Project Description:
Wikimedia publishes their dumps via https://dumps.wikimedia.org . At the moment, these dumps are described via HTML, so the HTML serves as the metadata and it is required to parse to identify whether new dumps are available. To automate retrieval of data, the Databus (and also MOSS as its extension Databus and MOSS – Search over a flexible, multi-domain, multi-repository metadata catalog ) has a metadata knowledge graph, where one can do queries like “check whether a new version of x is available”. Since DBpedia uses the dumps to create knowledge graphs, it would be good to put the download links for the dumps and the metadata on the Databus.

Key Objectives

Build a docker image that we can run daily on our infrastructure to crawl dumps.wikimedia.org and identify all new finished dumps, then add a new record on the Databus.
Goal is to allow checking for new dumps via SPARQL. go to OIDC Form_Post Response , then example queries, then “Latest version of artifact”.
this would help us to 1. track new releases from wikimedia, so the core team and the community can more systematically convert them to RDF as well as to 2. build more solid applications on top, i.e. DIEF or other
process wise I would think that having an early prototype is necessary and then plan iterations from this.

Skills
The task is not very complex per se, but requires some experience in executing a software project. This includes a clean project setup, good code, tests and also a simple, but well-thought out process. (simple because it will be more robust and maintainable than sth. complicated). We would prefer coding in scala, but python or other would also be ok. Some devOp skills are required to produce good docker (swarm), but they can be learned during the project as well.

Size
120 to 180 hours to do it properly. I would estimate that the final deployment also takes a week to make it effective and thoroughly evaluate that the final result is working well.

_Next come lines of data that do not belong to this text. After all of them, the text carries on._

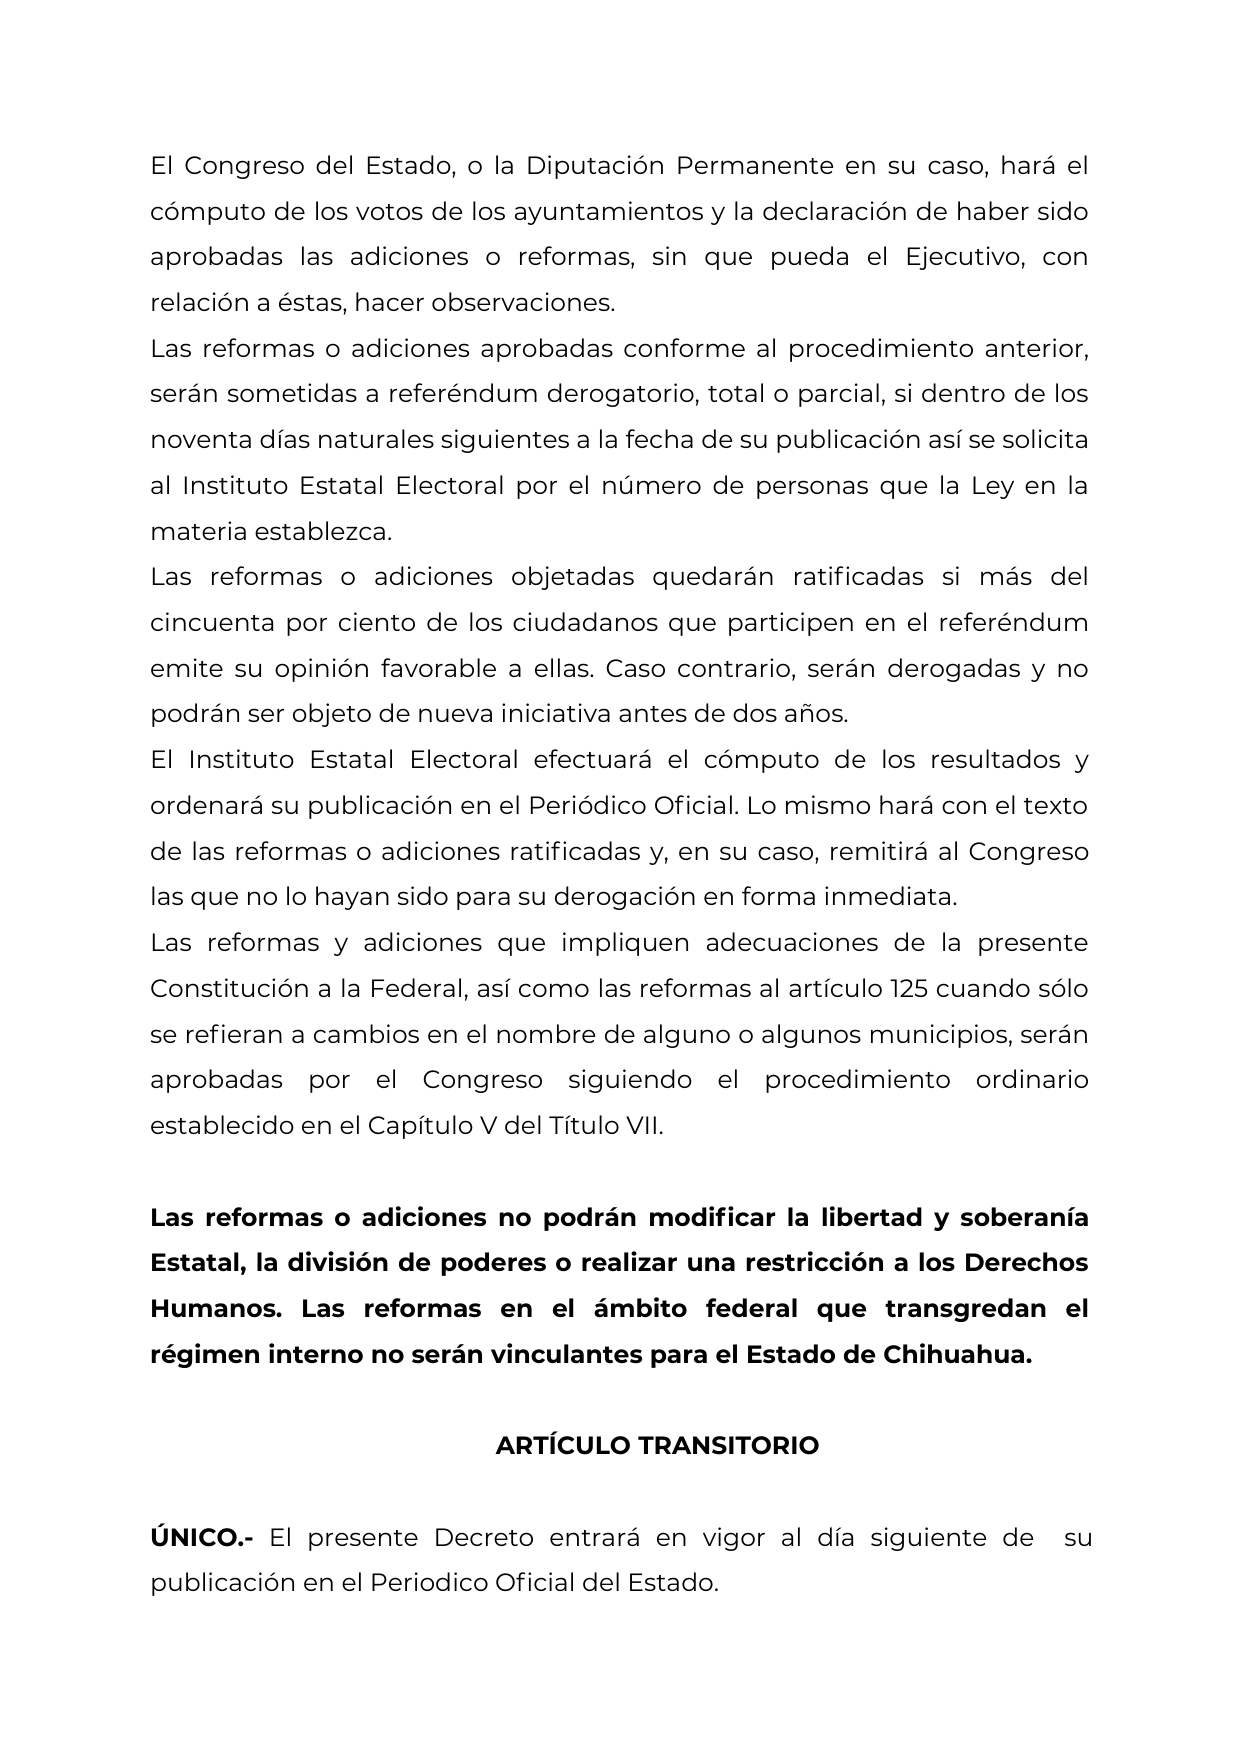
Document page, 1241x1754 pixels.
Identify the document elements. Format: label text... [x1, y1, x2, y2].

text Las reformas o adiciones no podrán modificar la libertad y soberanía Estatal, la división de poderes o realizar una restricción a los Derechos Humanos. Las reformas en el ámbito federal que transgredan el régimen interno no serán vinculantes para el Estado de Chihuahua. [150, 1202, 1090, 1369]
text Las reformas o adiciones aprobadas conforme al procedimiento anterior, serán sometidas a referéndum derogatorio, total o parcial, si dentro de los noventa días naturales siguientes a la fecha de su publicación así se solicita al Instituto Estatal Electoral por el número de personas que la Ley en la materia establezca. [150, 333, 1090, 546]
text El Instituto Estatal Electoral efectuará el cómputo de los resultados y ordenará su publicación en el Periódico Oficial. Lo mismo hará con el texto de las reformas o adiciones ratificadas y, en su caso, remitirá al Congreso las que no lo hayan sido para su derogación en forma inmediata. [150, 744, 1090, 912]
text El Congreso del Estado, o la Diputación Permanente en su caso, hará el cómputo de los votos de los ayuntamientos y la declaración de haber sido aprobadas las adiciones o reformas, sin que pueda el Ejecutivo, con relación a éstas, hacer observaciones. [150, 150, 1090, 318]
text ARTÍCULO TRANSITORIO [225, 1430, 1090, 1461]
text ÚNICO.- El presente Decreto entrará en vigor al día siguiente de su publicación en el Periodico Oficial del Estado. [150, 1522, 1094, 1598]
text Las reformas y adiciones que impliquen adecuaciones de la presente Constitución a la Federal, así como las reformas al artículo 125 cuando sólo se refieran a cambios en el nombre de alguno o algunos municipios, serán aprobadas por el Congreso siguiendo el procedimiento ordinario establecido en el Capítulo V del Título VII. [150, 927, 1090, 1141]
text Las reformas o adiciones objetadas quedarán ratificadas si más del cincuenta por ciento de los ciudadanos que participen en el referéndum emite su opinión favorable a ellas. Caso contrario, serán derogadas y no podrán ser objeto de nueva iniciativa antes de dos años. [150, 562, 1090, 729]
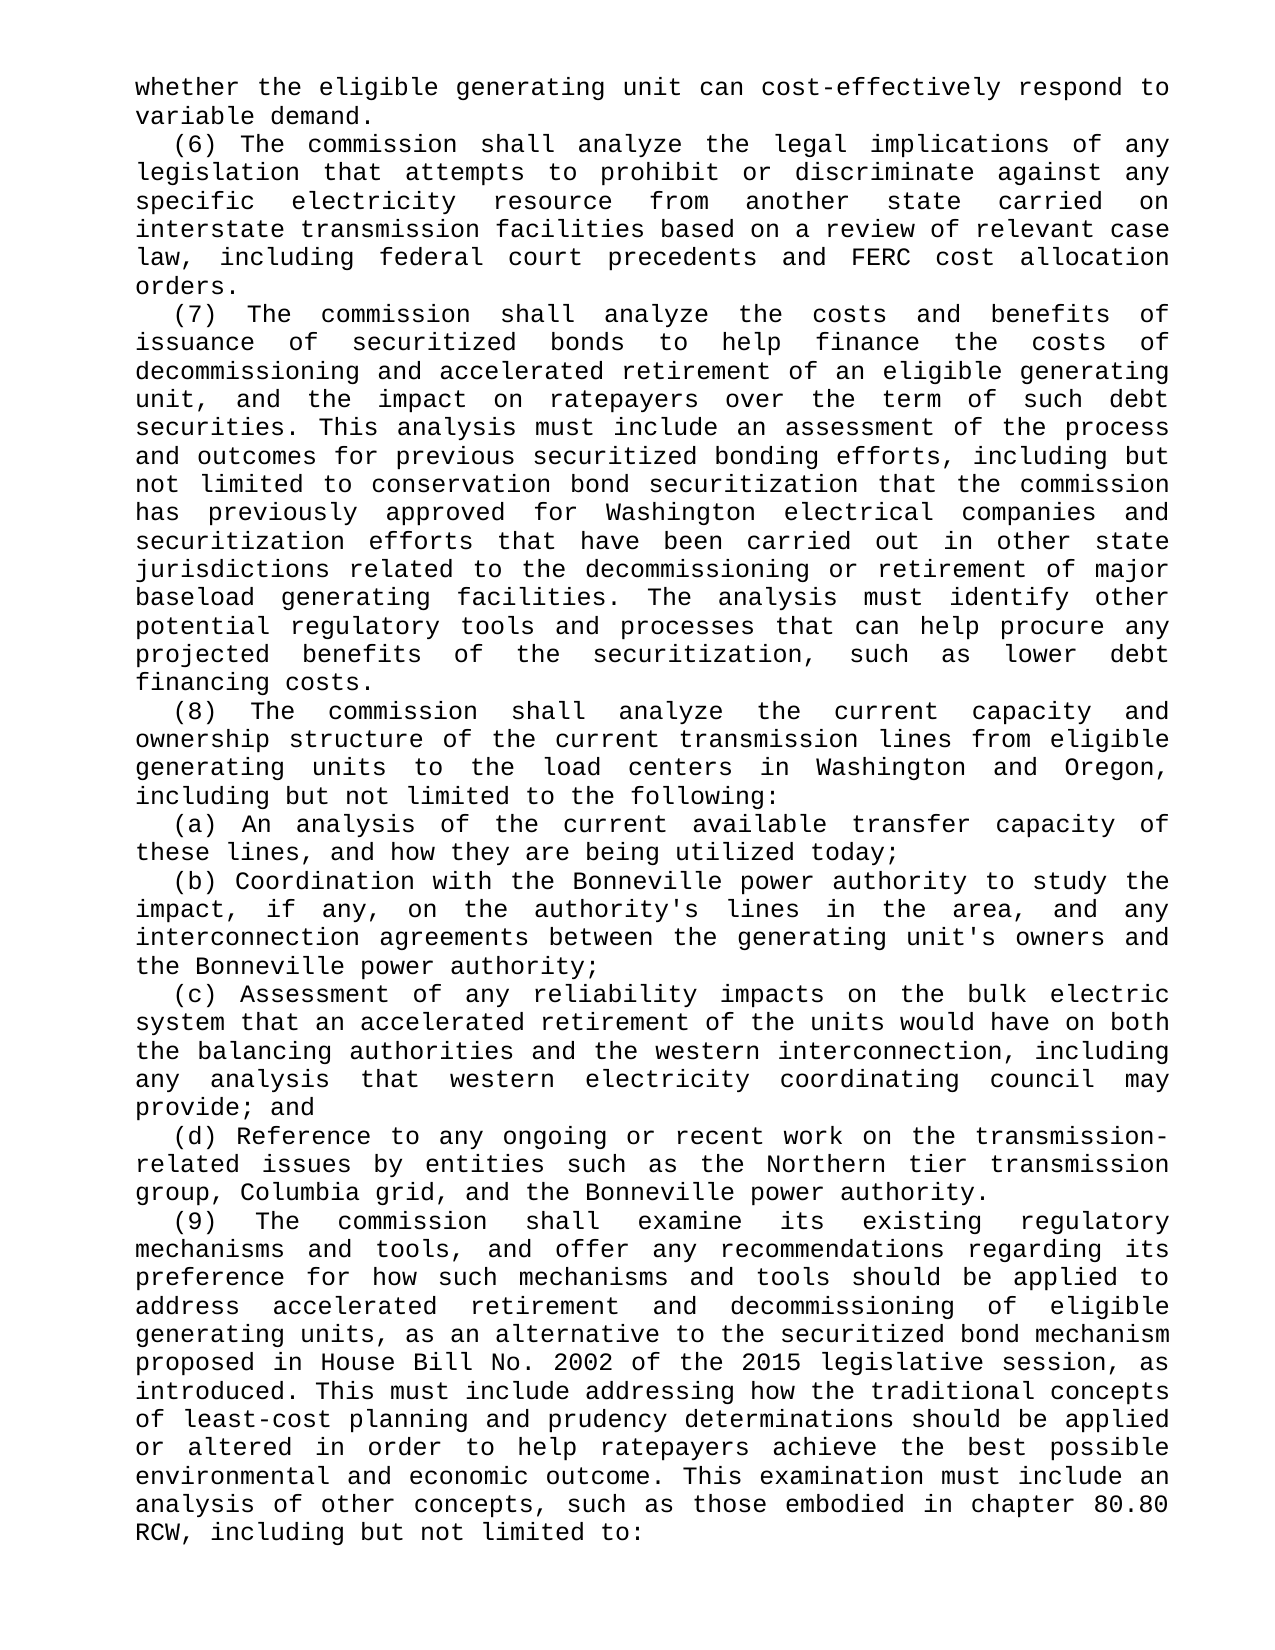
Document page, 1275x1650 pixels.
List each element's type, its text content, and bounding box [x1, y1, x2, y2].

text (9) The commission shall examine its existing regulatory mechanisms and tools, and offer any recommendations regarding its preference for how such mechanisms and tools should be applied to address accelerated retirement and decommissioning of eligible generating units, as an alternative to the securitized bond mechanism proposed in House Bill No. 2002 of the 2015 legislative session, as introduced. This must include addressing how the traditional concepts of least-cost planning and prudency determinations should be applied or altered in order to help ratepayers achieve the best possible environmental and economic outcome. This examination must include an analysis of other concepts, such as those embodied in chapter 80.80 RCW, including but not limited to: [135, 1208, 1170, 1548]
text (d) Reference to any ongoing or recent work on the transmission-related issues by entities such as the Northern tier transmission group, Columbia grid, and the Bonneville power authority. [135, 1123, 1170, 1208]
text (a) An analysis of the current available transfer capacity of these lines, and how they are being utilized today; [135, 812, 1170, 868]
text (8) The commission shall analyze the current capacity and ownership structure of the current transmission lines from eligible generating units to the load centers in Washington and Oregon, including but not limited to the following: [135, 698, 1170, 812]
text (b) Coordination with the Bonneville power authority to study the impact, if any, on the authority's lines in the area, and any interconnection agreements between the generating unit's owners and the Bonneville power authority; [135, 868, 1170, 982]
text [135, 75, 1170, 132]
text (6) The commission shall analyze the legal implications of any legislation that attempts to prohibit or discriminate against any specific electricity resource from another state carried on interstate transmission facilities based on a review of relevant case law, including federal court precedents and FERC cost allocation orders. [135, 132, 1170, 302]
text (c) Assessment of any reliability impacts on the bulk electric system that an accelerated retirement of the units would have on both the balancing authorities and the western interconnection, including any analysis that western electricity coordinating council may provide; and [135, 982, 1170, 1123]
text (7) The commission shall analyze the costs and benefits of issuance of securitized bonds to help finance the costs of decommissioning and accelerated retirement of an eligible generating unit, and the impact on ratepayers over the term of such debt securities. This analysis must include an assessment of the process and outcomes for previous securitized bonding efforts, including but not limited to conservation bond securitization that the commission has previously approved for Washington electrical companies and securitization efforts that have been carried out in other state jurisdictions related to the decommissioning or retirement of major baseload generating facilities. The analysis must identify other potential regulatory tools and processes that can help procure any projected benefits of the securitization, such as lower debt financing costs. [135, 302, 1170, 698]
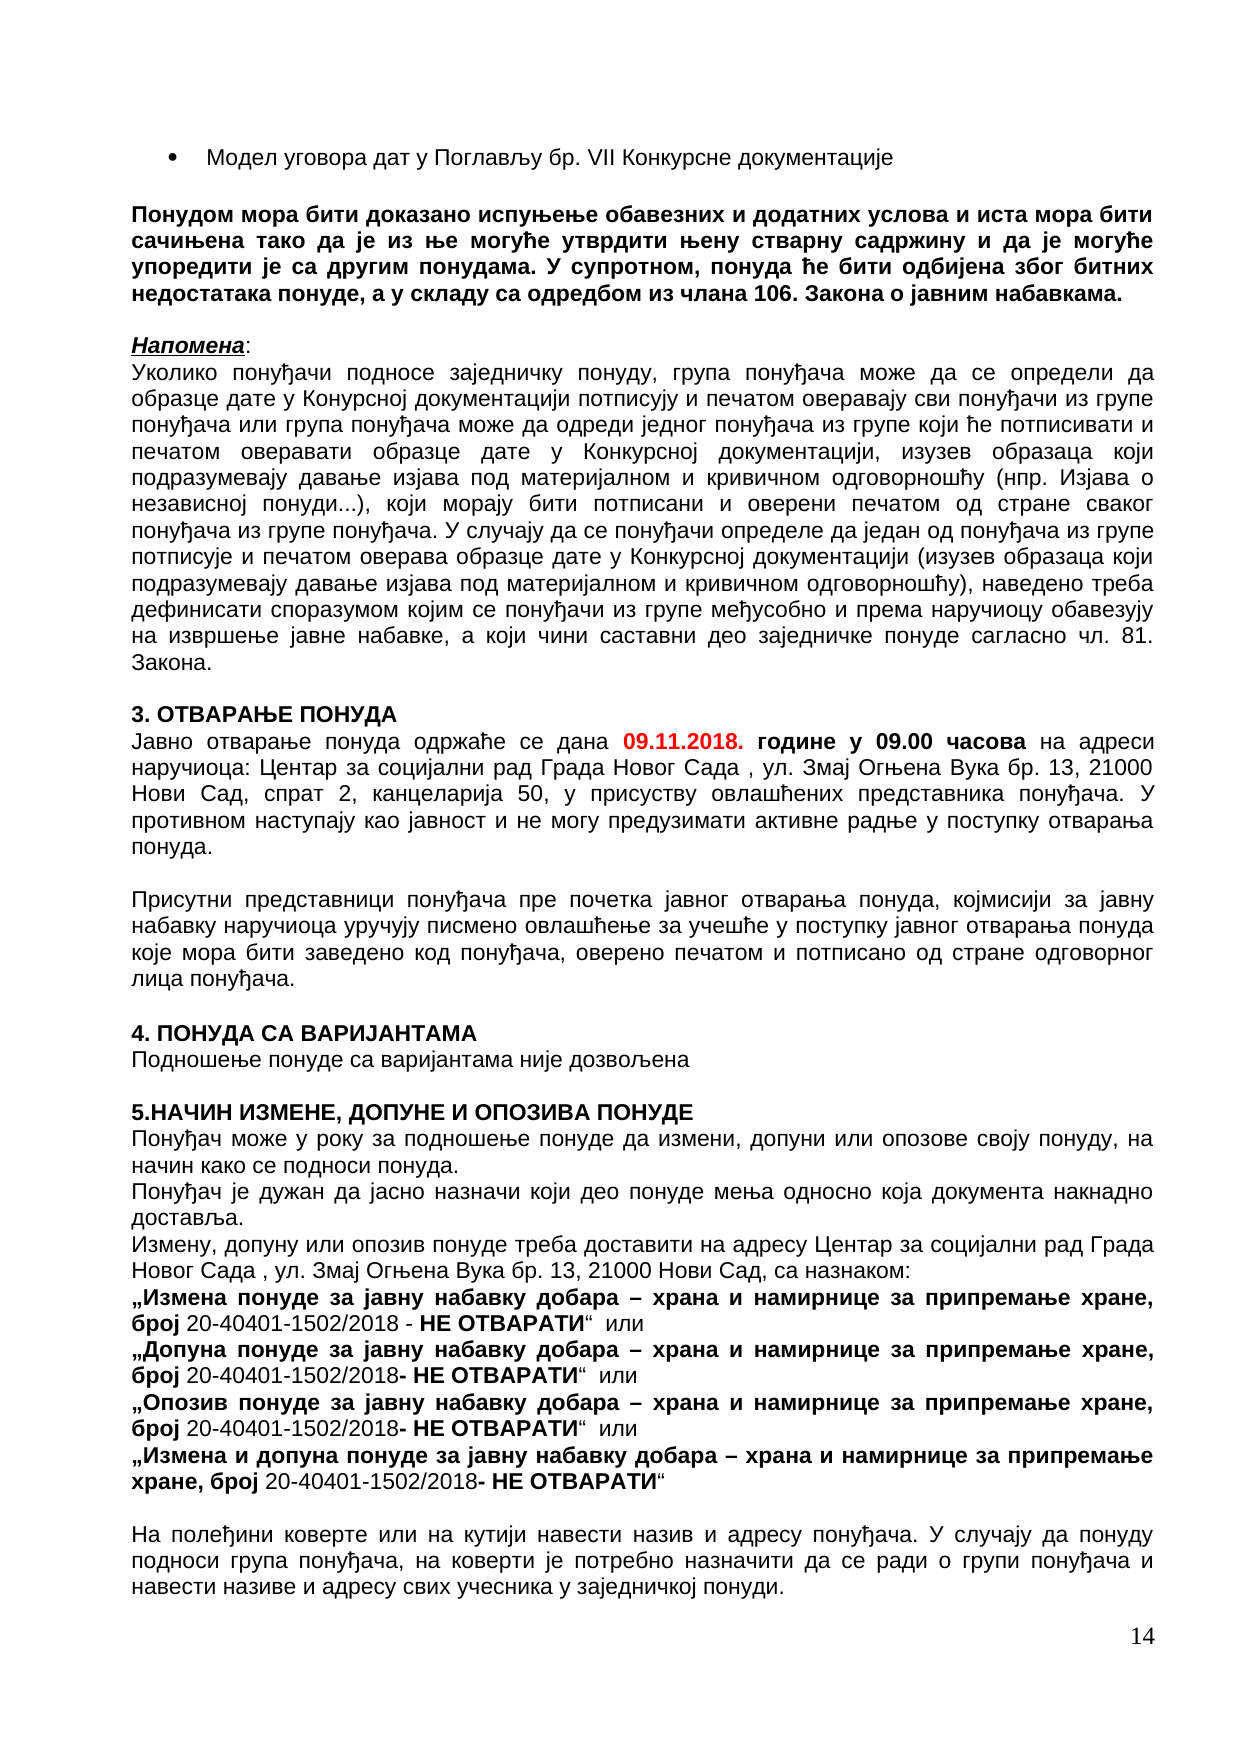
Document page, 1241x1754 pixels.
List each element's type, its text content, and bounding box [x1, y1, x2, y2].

tech0priyanshu · February 14, 2025, 4:42pm

Dear Kurzum,

I hope you’re doing well! I’m excited about the opportunity to contribute to Wikimedia’s dump automation project as part of GSoC 2025. The idea of streamlining the metadata extraction process and integrating it into Databus for structured queries truly fascinates me.

With my experience in software development, competitive programming, and DevOps, I look forward to building a robust Docker-based solution to track new Wikimedia dumps efficiently. I strongly believe that automating this process will enhance the community’s ability to systematically convert data into RDF and foster more scalable applications.

I’d love to discuss potential approaches and start working on an early prototype to iterate from there. Looking forward to collaborating with you and the team to make this project a success!

Best regards,
Priyanshu